_Passage provided_

##############################

Émile Zola

Thérèse Raquin
  • Thérèse Raquin

  • A BRAND NEW TRANSLATION BY ADAM THORPE

    ‘Adam Thorpe's version deserves to become the standard English text’ Daily Telegraph

    ‘[Adam Thorpe] brings an unusual freshness and zip to the task, which goes some way towards returning us to that sense of unnerving immediacy which the young Zola's novel would have given its readers in 1867’ Times Literary Supplement

    Mysterious disappearances, domestic cases, noiseless, bloodless snuffings-out… the law can look as deep as it likes, but when the crime itself goes unsuspected… oh yes, there's many a murderer basking in the sun...

##############################

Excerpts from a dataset
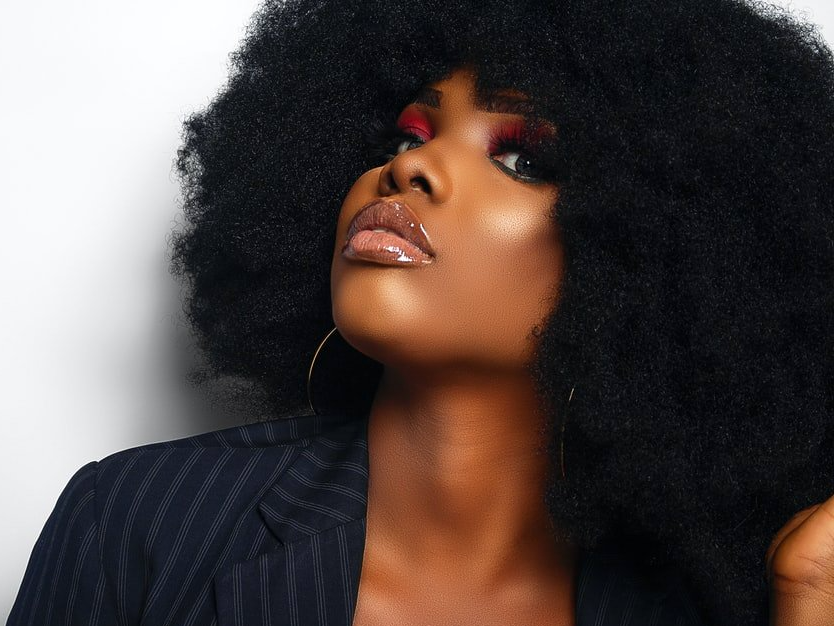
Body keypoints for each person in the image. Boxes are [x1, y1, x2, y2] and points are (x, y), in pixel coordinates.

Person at [8, 0, 834, 624]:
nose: (411, 169)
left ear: (652, 255)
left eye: (522, 158)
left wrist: (808, 597)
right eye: (407, 136)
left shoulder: (711, 600)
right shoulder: (140, 521)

##############################

_Task instructions_
1. In the Thérèse Raquin book description, who is named as the translator of this new edition?
2. Copy the Thérèse Raquin book description word for word, from "Mysterious disappearances, domestic" to "in the sun...".
3. Continue the Thérèse Raquin book description from its last line.

_Answers given_
1. Adam Thorpe

2.
Mysterious disappearances, domestic cases, noiseless, bloodless snuffings-out… the law can look as deep as it likes, but when the crime itself goes unsuspected… oh yes, there's many a murderer basking in the sun...

3.
    When Thérèse Raquin is forced to marry the sickly Camille, she sees a bare life stretching out before her, leading every evening to the same cold bed and every morning to the same empty day. Escape comes in the form of her husband’s friend, Laurent, and Thérèse throws herself headlong into an affair. There seems only one obstacle to their happiness; Camille. They plot to be rid of him. But in destroying Camille they kill the very desire that connects them…

    First published in 1867, Thérèse Raquin has lost none of its power to enthral. Adam Thorpe’s unflinching translation brings Zola’s dark and shocking masterwork to life.

Emile Zola, born in 1840, was the founder of the Naturalist movement in French literature. His novel Thérèse Raquin caused a scandal on publication and was followed by his brilliant Rougon-Macquart cycle (1871-1893), a series of twenty novels focussed on one family. Zola died in mysterious circumstances in 1902, the victim of an accident or murder.